Can someone help me with proof by contradiction?

Question

How does one prove by contradiction that the sum of the squares of two odd integers cannot be the square of an even integer?

Answer 1

Hint:

Let $a,b$ be the two odd integers such that $a^2+b^2=c^2$. Assume that $c$ is even (because you are using proof by contradiction).

So $\exists \, m,n,k \in \mathbb{Z}$ such that $a=2m+1$ and $b=2n+1$ and $c=2k$. Now

\begin{align*} a^2+b^2 & =c^2\\ (2m+1)^2 + (2n+1)^2 & = (2k)^2. \end{align*}

From here see if you can arrive at something like $2=4(\text{some integer})$.

Answer 2

How does one prove by contradiction that the sum of the squares of two odd integers cannot be the square of an even integer?

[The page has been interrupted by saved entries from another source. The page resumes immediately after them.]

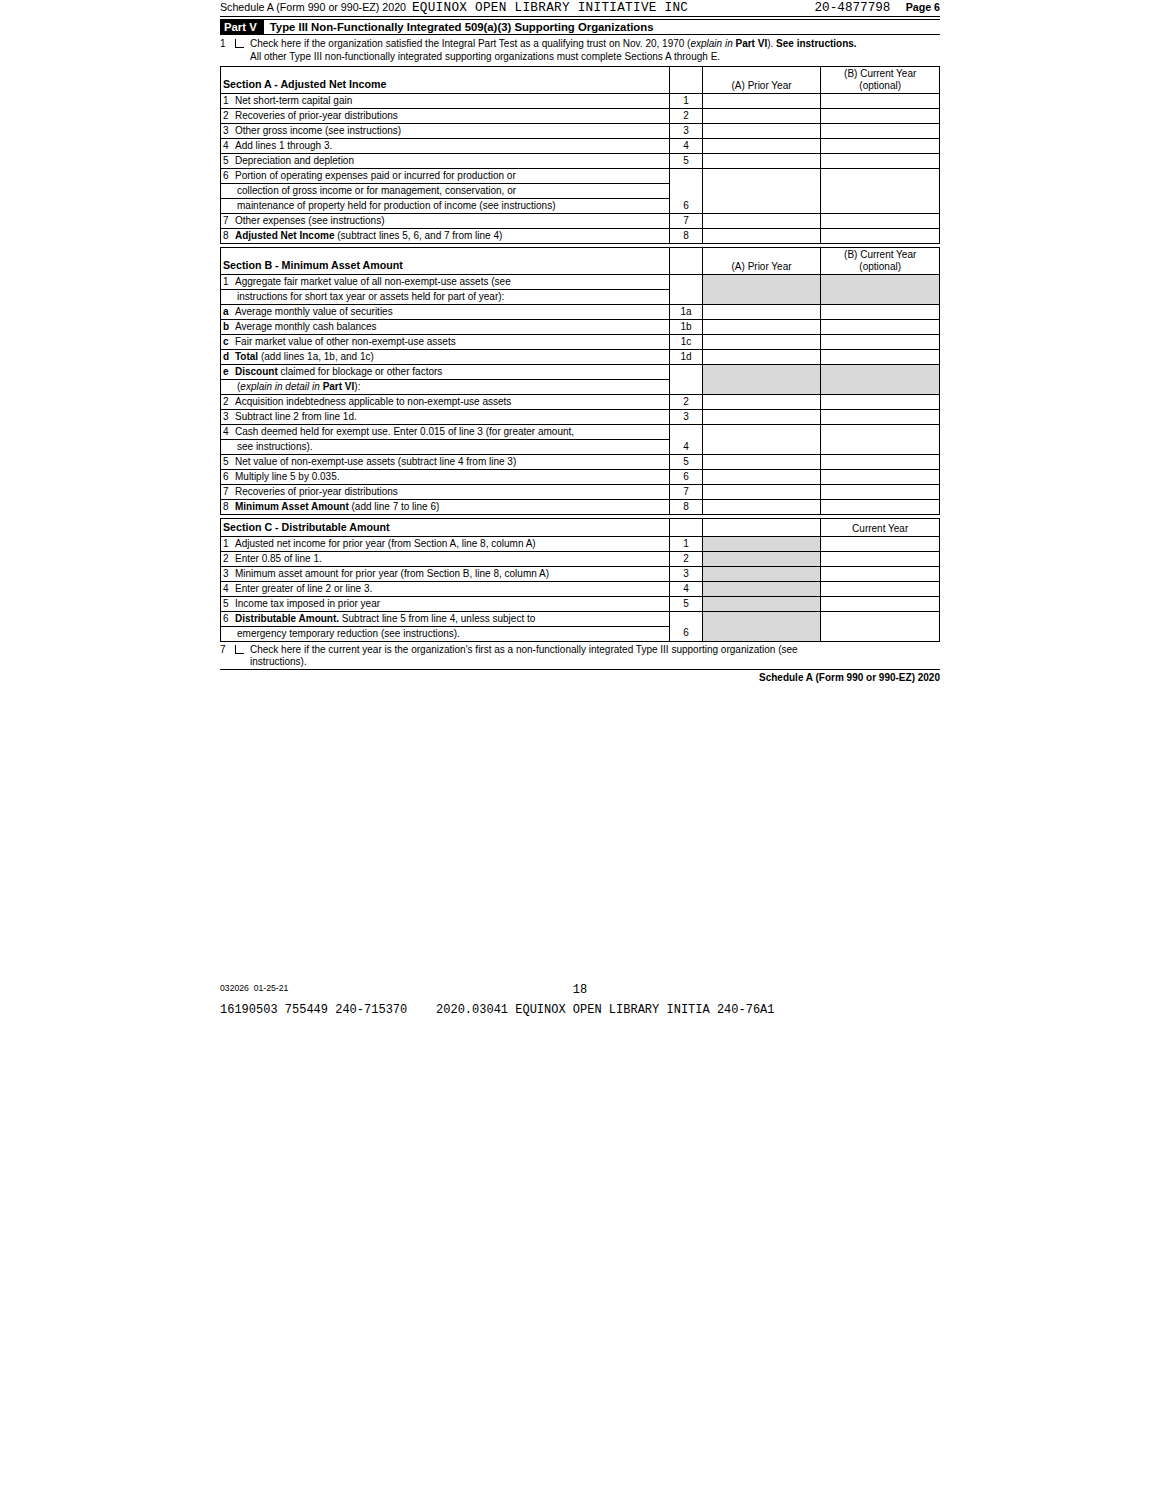Schedule A (Form 990 or 990-EZ) 2020 EQUINOX OPEN LIBRARY INITIATIVE INC
20-4877798 Page 6
Part V
Type III Non-Functionally Integrated 509(a)(3) Supporting Organizations
1
Check here if the organization satisfied the Integral Part Test as a qualifying trust on Nov. 20, 1970 (explain in Part VI). See instructions.
All other Type III non-functionally integrated supporting organizations must complete Sections A through E.
| Section A - Adjusted Net Income | | (A) Prior Year | (B) Current Year (optional) |
| --- | --- | --- | --- |
| 1 Net short-term capital gain | 1 | | |
| 2 Recoveries of prior-year distributions | 2 | | |
| 3 Other gross income (see instructions) | 3 | | |
| 4 Add lines 1 through 3. | 4 | | |
| 5 Depreciation and depletion | 5 | | |
| 6 Portion of operating expenses paid or incurred for production or | | | |
| collection of gross income or for management, conservation, or | | | |
| maintenance of property held for production of income (see instructions) | 6 | | |
| 7 Other expenses (see instructions) | 7 | | |
| 8 Adjusted Net Income (subtract lines 5, 6, and 7 from line 4) | 8 | | |
| Section B - Minimum Asset Amount | | (A) Prior Year | (B) Current Year (optional) |
| --- | --- | --- | --- |
| 1 Aggregate fair market value of all non-exempt-use assets (see | | | |
| instructions for short tax year or assets held for part of year): | | | |
| a Average monthly value of securities | 1a | | |
| b Average monthly cash balances | 1b | | |
| c Fair market value of other non-exempt-use assets | 1c | | |
| d Total (add lines 1a, 1b, and 1c) | 1d | | |
| e Discount claimed for blockage or other factors | | | |
| ( explain in detail in Part VI ): | | | |
| 2 Acquisition indebtedness applicable to non-exempt-use assets | 2 | | |
| 3 Subtract line 2 from line 1d. | 3 | | |
| 4 Cash deemed held for exempt use. Enter 0.015 of line 3 (for greater amount, | | | |
| see instructions). | 4 | | |
| 5 Net value of non-exempt-use assets (subtract line 4 from line 3) | 5 | | |
| 6 Multiply line 5 by 0.035. | 6 | | |
| 7 Recoveries of prior-year distributions | 7 | | |
| 8 Minimum Asset Amount (add line 7 to line 6) | 8 | | |
| Section C - Distributable Amount | | | Current Year |
| --- | --- | --- | --- |
| 1 Adjusted net income for prior year (from Section A, line 8, column A) | 1 | | |
| 2 Enter 0.85 of line 1. | 2 | | |
| 3 Minimum asset amount for prior year (from Section B, line 8, column A) | 3 | | |
| 4 Enter greater of line 2 or line 3. | 4 | | |
| 5 Income tax imposed in prior year | 5 | | |
| 6 Distributable Amount. Subtract line 5 from line 4, unless subject to | | | |
| emergency temporary reduction (see instructions). | 6 | | |
7
Check here if the current year is the organization's first as a non-functionally integrated Type III supporting organization (see
instructions).
Schedule A (Form 990 or 990-EZ) 2020
032026 01-25-21
18
16190503 755449 240-715370 2020.03041 EQUINOX OPEN LIBRARY INITIA 240-76A1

By assuming $a = 2m + 1$ is odd and $b = 2n + 1$ is odd and $c = 2k$ and assuming that $a^2 + b^2 = c^2$ or in other words $(2m+1)^2 + (2n+1)^2 = (2k)^2$ and getting a contradiction.

If that's impossible then the sum of two odd squares can't be a square of an even number.

So do it:

$(2m+1)^2 + (2n+1)^2 = (2k)^2$

$4m^2 + 4m + 1 + 4n^2 + 4n + 1 = 4k^2$

$4m^2 + 4m + 4n^2 + 4n + 2 = 4k^2$ etc.